Ms. Lassiter outlined the sources of the shortfall in the General Fund, stating that not only decreased revenues, but decreases in severance tax revenues, necessary governmental expenses, and other requirements have all played a part in the shortfall. She then provided more detail regarding the plan to balance the General Fund, which includes utilization of stimulus funding, spending reductions, and debt restructuring. She discussed the governor’s priorities, which include preserving funding at current levels for education, health care, public safety, economic development, and retirement. Finally, Ms.
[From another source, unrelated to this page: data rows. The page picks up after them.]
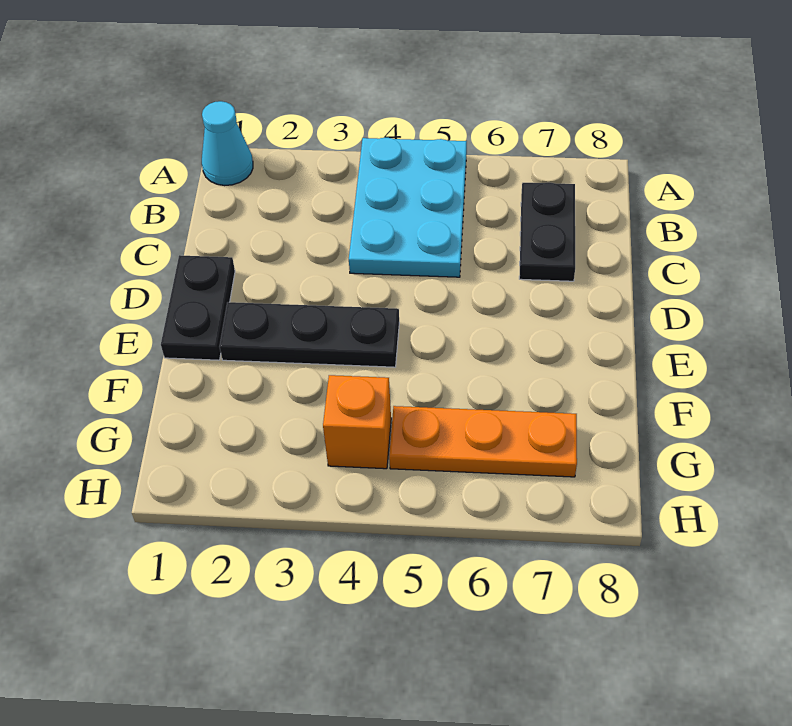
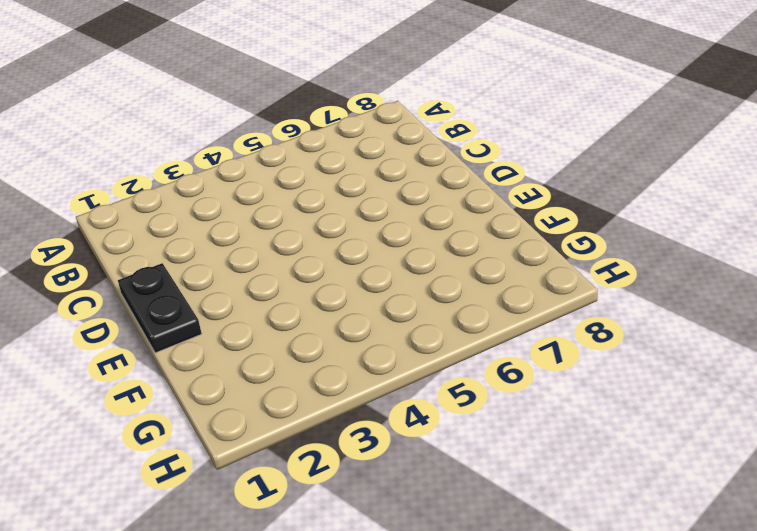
none -> cyan 1x1 cone [202,101,253,186]
none -> cyan 2x3 plate [349,138,467,277]

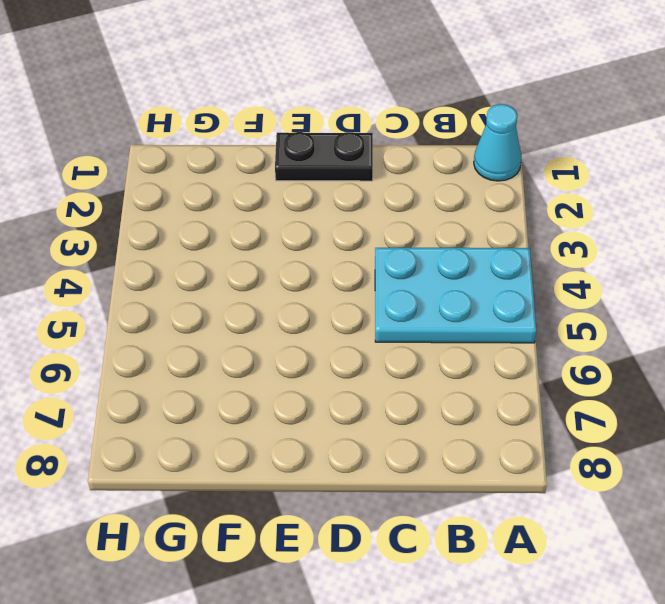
none -> black 1x2 plate [519,183,575,281]
none -> black 1x3 plate [220,302,399,367]

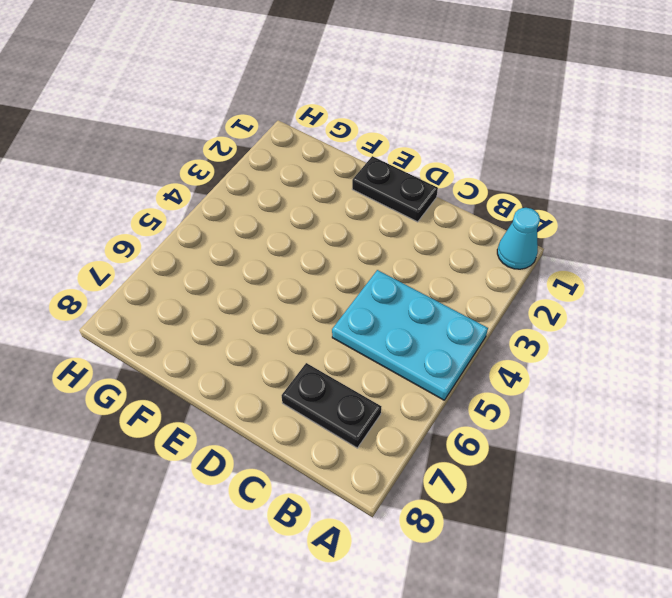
none -> black 1x3 plate [220,302,399,367]
none -> orange 1x1 brick [323,375,391,469]

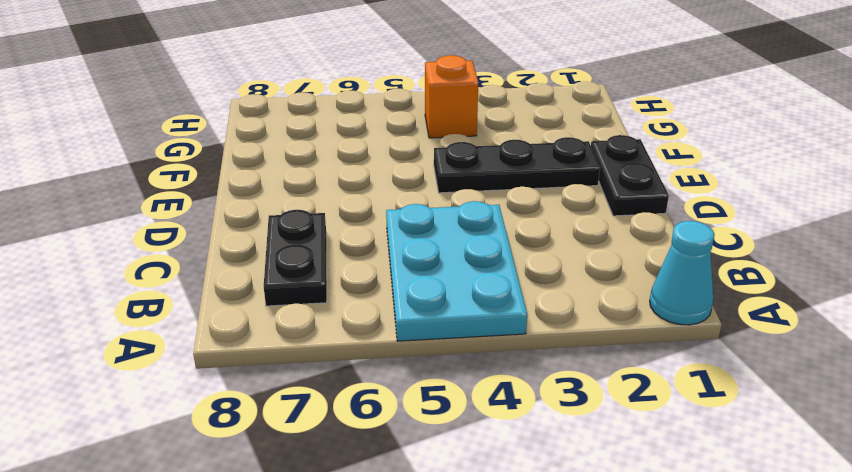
none -> orange 1x3 plate [389,406,577,477]

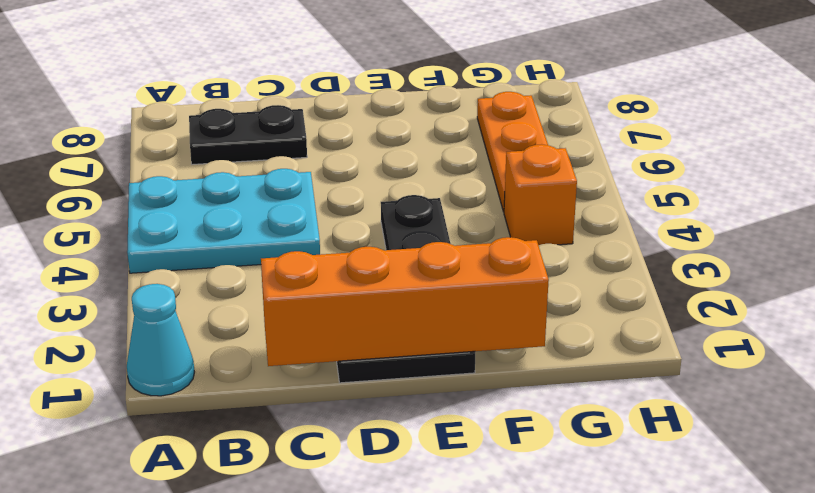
orange 1x4 brick [261,237,549,366] -> none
Lassiter discussed budget planning estimates for the next biennium.
Next, Representative Bill Farmer discussed the provisions of his 2010 BR 31, stating that the basic components of the bill include eliminating state income tax, reducing the sales tax rate, extending sales tax to selected services, and applying a 5.5% sales tax to the lease or rental of commercial real estate space.
Finally, Representative Jim Wayne discussed the provision of his 2010 BR 2, which include the creation of two new income tax brackets for higher income taxpayers. Also, the proposal would include allowing a refundable Kentucky earned income tax credit, decoupling from current federal estate tax computation, and implementing a sales and use tax on selected services.
Being no further business, the meeting was adjourned at 4:3 p.m.